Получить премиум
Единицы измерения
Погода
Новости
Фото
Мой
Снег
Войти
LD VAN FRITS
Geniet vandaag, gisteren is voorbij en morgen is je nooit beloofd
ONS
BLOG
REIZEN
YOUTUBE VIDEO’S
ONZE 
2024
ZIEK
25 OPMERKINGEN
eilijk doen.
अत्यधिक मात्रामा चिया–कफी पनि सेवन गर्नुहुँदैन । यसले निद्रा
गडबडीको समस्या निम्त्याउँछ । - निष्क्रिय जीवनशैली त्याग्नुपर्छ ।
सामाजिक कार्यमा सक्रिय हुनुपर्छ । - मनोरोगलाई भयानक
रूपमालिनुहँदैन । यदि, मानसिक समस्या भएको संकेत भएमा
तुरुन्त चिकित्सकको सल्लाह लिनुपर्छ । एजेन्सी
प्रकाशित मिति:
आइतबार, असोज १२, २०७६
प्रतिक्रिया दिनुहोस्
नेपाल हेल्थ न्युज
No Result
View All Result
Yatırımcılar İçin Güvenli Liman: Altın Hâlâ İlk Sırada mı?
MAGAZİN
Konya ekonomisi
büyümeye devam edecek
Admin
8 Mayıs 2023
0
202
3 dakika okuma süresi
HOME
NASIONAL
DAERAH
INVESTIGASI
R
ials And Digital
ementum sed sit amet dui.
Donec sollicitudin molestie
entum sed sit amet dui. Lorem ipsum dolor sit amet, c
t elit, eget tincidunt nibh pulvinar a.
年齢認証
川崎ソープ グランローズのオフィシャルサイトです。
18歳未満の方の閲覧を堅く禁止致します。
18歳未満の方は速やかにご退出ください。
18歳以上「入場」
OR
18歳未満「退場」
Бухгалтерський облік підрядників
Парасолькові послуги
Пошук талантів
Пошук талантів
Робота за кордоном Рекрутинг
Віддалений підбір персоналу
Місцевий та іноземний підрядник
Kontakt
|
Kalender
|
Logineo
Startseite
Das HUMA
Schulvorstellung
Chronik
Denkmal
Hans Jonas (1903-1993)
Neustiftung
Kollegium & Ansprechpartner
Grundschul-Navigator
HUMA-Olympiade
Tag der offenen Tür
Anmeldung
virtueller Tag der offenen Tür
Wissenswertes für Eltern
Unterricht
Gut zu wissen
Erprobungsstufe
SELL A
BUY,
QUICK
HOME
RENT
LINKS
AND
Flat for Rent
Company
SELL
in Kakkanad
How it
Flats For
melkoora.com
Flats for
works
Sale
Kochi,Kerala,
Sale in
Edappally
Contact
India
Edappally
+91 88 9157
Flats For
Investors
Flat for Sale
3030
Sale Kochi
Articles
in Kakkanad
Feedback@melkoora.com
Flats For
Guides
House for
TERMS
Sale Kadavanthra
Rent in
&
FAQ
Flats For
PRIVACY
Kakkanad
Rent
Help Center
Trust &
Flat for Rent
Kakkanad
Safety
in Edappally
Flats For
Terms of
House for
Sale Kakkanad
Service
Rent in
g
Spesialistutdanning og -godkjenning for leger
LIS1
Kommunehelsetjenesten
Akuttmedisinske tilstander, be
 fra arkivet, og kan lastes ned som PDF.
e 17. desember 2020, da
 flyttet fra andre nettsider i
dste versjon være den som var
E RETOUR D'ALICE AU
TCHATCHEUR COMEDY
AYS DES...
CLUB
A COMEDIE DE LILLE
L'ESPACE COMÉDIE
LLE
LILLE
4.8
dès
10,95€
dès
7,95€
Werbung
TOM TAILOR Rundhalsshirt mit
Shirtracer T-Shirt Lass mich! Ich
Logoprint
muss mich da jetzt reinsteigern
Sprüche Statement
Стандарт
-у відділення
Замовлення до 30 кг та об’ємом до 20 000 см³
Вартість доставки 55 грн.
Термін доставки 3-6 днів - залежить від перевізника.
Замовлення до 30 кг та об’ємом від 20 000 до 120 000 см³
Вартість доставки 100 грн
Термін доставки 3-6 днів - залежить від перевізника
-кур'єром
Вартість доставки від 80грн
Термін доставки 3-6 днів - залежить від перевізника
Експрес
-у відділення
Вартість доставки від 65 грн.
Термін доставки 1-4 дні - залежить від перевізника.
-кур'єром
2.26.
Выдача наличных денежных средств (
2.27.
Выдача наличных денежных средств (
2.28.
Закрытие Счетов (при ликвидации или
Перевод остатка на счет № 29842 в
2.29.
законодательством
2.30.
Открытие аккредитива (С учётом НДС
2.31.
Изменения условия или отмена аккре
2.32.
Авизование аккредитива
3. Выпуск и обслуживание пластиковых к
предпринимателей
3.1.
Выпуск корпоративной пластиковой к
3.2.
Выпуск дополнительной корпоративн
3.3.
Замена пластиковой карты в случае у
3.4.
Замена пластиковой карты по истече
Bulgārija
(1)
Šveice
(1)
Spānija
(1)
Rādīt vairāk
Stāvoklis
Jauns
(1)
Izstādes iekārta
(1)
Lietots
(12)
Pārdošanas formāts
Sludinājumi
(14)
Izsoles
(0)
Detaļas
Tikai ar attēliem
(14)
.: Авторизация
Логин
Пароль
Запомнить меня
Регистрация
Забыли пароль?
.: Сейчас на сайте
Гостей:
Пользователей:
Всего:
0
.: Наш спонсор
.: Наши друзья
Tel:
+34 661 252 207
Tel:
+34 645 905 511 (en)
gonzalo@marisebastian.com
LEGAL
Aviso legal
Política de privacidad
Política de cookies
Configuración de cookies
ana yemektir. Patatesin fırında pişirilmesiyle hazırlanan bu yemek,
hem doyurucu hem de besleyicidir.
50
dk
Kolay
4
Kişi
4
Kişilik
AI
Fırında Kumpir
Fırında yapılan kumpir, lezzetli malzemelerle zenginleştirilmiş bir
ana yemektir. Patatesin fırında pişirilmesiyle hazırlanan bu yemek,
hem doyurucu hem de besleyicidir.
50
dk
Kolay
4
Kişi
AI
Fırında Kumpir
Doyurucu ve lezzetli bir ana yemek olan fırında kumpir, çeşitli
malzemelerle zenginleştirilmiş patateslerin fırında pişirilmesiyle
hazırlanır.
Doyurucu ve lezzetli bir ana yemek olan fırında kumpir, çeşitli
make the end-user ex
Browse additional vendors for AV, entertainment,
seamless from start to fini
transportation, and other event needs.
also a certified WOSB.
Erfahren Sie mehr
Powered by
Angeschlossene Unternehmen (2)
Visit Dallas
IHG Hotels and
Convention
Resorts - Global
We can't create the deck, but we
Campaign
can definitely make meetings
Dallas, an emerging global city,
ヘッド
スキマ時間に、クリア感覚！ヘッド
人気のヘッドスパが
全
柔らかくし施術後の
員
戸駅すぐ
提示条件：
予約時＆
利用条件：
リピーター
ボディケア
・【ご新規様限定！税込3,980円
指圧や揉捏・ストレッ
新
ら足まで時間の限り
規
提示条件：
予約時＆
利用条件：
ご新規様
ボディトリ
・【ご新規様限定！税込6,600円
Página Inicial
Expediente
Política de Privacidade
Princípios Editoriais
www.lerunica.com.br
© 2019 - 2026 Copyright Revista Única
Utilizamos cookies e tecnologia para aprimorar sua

**Action item**:
Pull out every line of the records that contains the word "залежить".

**Response to the task**:
Термін доставки 3-6 днів - залежить від перевізника.
Термін доставки 3-6 днів - залежить від перевізника
Термін доставки 3-6 днів - залежить від перевізника
Термін доставки 1-4 дні - залежить від перевізника.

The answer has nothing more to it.